"Yes, sir."
"Then you are my prisoner."
The general was allowed to half dress himself, and was then conducted to the boats. His aid, Major Barrington, had also been taken. Arrived at the shore, General Prescott finished his toilet in the open air. Soon after leaving the island the alarm was given in the British camp. "Sir," said Prescott to Barton, as they stepped ashore at Warwick Neck, "you have made a d—d bold push to-night." The Americans had returned in just six and a half hours from the time they set out.
SILAS TALBOT.
While on his way to the American head-quarters, Prescott was horse-whipped by an innkeeper whom he insulted. The situation of the house from which he was carried off is easily distinguished by the pond before it, whose overflow falls in a miniature cascade into the road. Very little, if any, of the original building is remaining.
Talbot's achievement the next year was in carrying off a British armed vessel, the Pigot, that guarded Seconnet Passage and the communication between the islands and the main-land. With a few troops from the camp at Providence he manned a small vessel and set sail. On coming near the Pigot, Talbot caused his vessel to drift down upon her, when he carried her by boarding. He took his prize successfully into Stonington.

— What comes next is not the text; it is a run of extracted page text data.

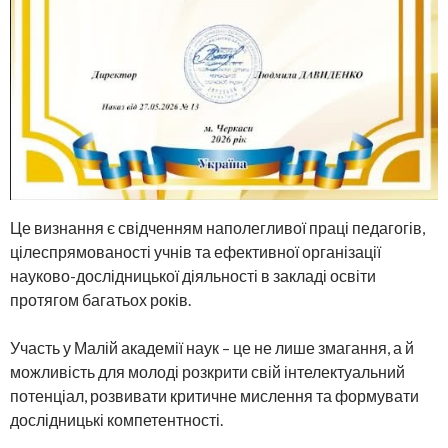
Це визнання є свідченням наполегливої праці педагогів,
цілеспрямованості учнів та ефективної організації
науково-дослідницької діяльності в закладі освіти
протягом багатьох років.
Участь у Малій академії наук – це не лише змагання, а й
можливість для молоді розкрити свій інтелектуальний
потенціал, розвивати критичне мислення та формувати
дослідницькі компетентності.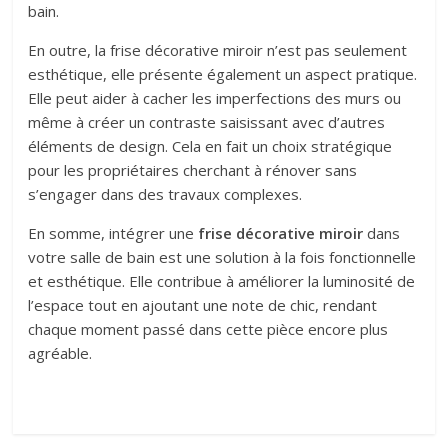
bain.
En outre, la frise décorative miroir n’est pas seulement
esthétique, elle présente également un aspect pratique.
Elle peut aider à cacher les imperfections des murs ou
même à créer un contraste saisissant avec d’autres
éléments de design. Cela en fait un choix stratégique
pour les propriétaires cherchant à rénover sans
s’engager dans des travaux complexes.
En somme, intégrer une
frise décorative miroir
dans
votre salle de bain est une solution à la fois fonctionnelle
et esthétique. Elle contribue à améliorer la luminosité de
l’espace tout en ajoutant une note de chic, rendant
chaque moment passé dans cette pièce encore plus
agréable.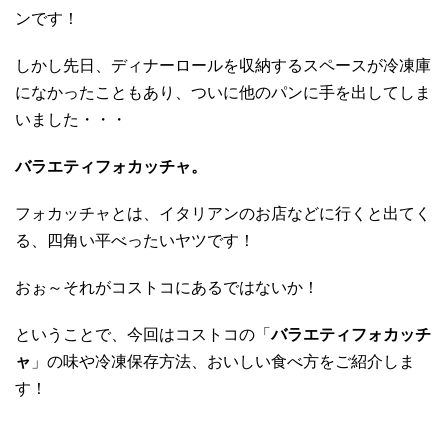
ンです！
しかし先日、ディナーロールを収納するスペースが冷凍庫
になかったこともあり、ついに他のパンに手を出してしま
いました・・・
バラエティフォカッチャ。
フォカッチャとは、イタリアンのお店などに行くと出てく
る、四角い平べったいヤツです！
おぉ～それがコストコにあるではないか！
ということで、今回はコストコの「
バラエティフォカッチ
ャ
」の味や冷凍保存方法、おいしい食べ方をご紹介しま
す！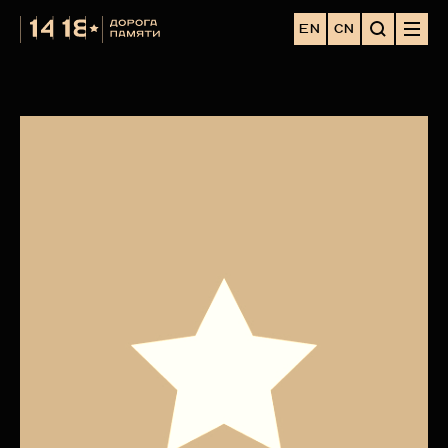
EN
CN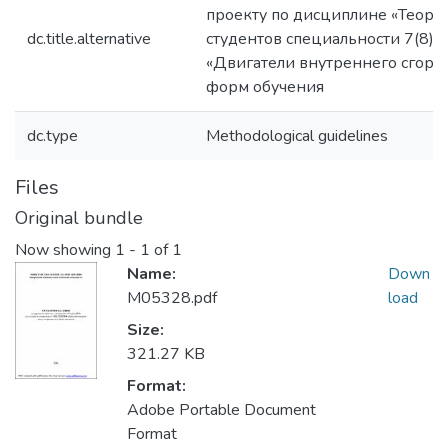
проекту по дисциплине «Теори
dc.title.alternative
студентов специальности 7(8)
«Двигатели внутреннего сгора
форм обучения
dc.type
Methodological guidelines
Files
Original bundle
Now showing
1 - 1 of 1
Name:
Down
M05328.pdf
load
Size:
321.27 KB
Format:
Adobe Portable Document
Format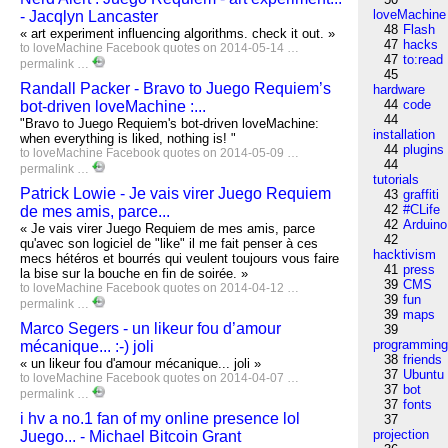
loveMachine
- Jacqlyn Lancaster
48
Flash
« art experiment influencing algorithms. check it out. »
47
hacks
to
loveMachine
Facebook
quotes
on 2014-05-14 …
47
to:read
permalink
…
45
Randall Packer - Bravo to Juego Requiem’s
hardware
44
code
bot-driven loveMachine :...
44
"Bravo to Juego Requiem's bot-driven loveMachine:
installation
when everything is liked, nothing is! "
44
plugins
to
loveMachine
Facebook
quotes
on 2014-05-09 …
44
permalink
…
tutorials
Patrick Lowie - Je vais virer Juego Requiem
43
graffiti
42
#CLife
de mes amis, parce...
42
Arduino
« Je vais virer Juego Requiem de mes amis, parce
42
qu'avec son logiciel de "like" il me fait penser à ces
hacktivism
mecs hétéros et bourrés qui veulent toujours vous faire
41
press
la bise sur la bouche en fin de soirée. »
39
CMS
to
loveMachine
Facebook
quotes
on 2014-04-12 …
39
fun
permalink
…
39
maps
Marco Segers - un likeur fou d’amour
39
programmin
mécanique... :-) joli
38
friends
« un likeur fou d'amour mécanique... joli »
37
Ubuntu
to
loveMachine
Facebook
quotes
on 2014-04-07 …
37
bot
permalink
…
37
fonts
i hv a no.1 fan of my online presence lol
37
projection
Juego... - Michael Bitcoin Grant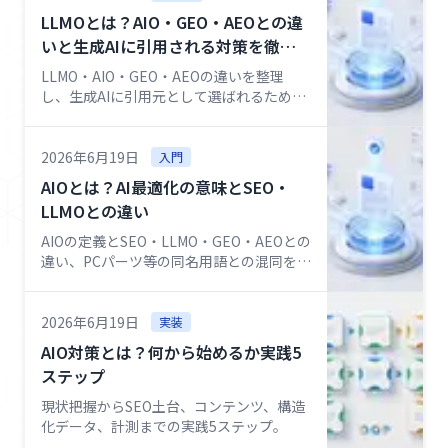
例
LLMOとは？AIO・GEO・AEOとの違
いと生成AIに引用される対策を徹底
コ
解説
LLMO・AIO・GEO・AEOの違いを整理
ラ
し、生成AIに引用元として選ばれるための
ム
対策を体系的に解説する軸記事。
2026年6月19日
入門
強
AIOとは？AI最適化の意味とSEO・
み
LLMOとの違い
AIOの定義とSEO・LLMO・GEO・AEOとの
私
違い、PCパーツ等の同名用語との混同を整
た
理。
ち
に
2026年6月19日
実装
つ
AIO対策とは？何から始めるか実践5
い
ステップ
て
現状把握からSEO土台、コンテンツ、構造
化データ、計測までの実践5ステップ。
採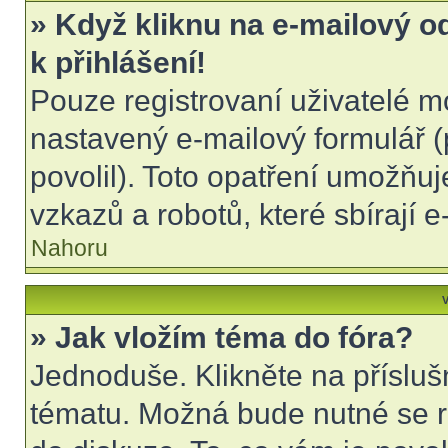
» Když kliknu na e-mailový o
k přihlášení!
Pouze registrovaní uživatelé m
nastavený e-mailový formulář (
povolil). Toto opatření umožňu
vzkazů a robotů, které sbírají 
Nahoru
V
» Jak vložím téma do fóra?
Jednoduše. Klikněte na přísluš
tématu. Možná bude nutné se re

The absence of forest-trees on the island gives it a general resemblance to the rolling prairie of the West. The slopes are gracefully rounded as the Vermont hills—ground-swells, over which the road rises or descends in regular irregularity. Over this road that discarded vehicle, the stage-coach, once rolled and lurched, and was more wondered at than the train that now rattles along under the hills by the shore.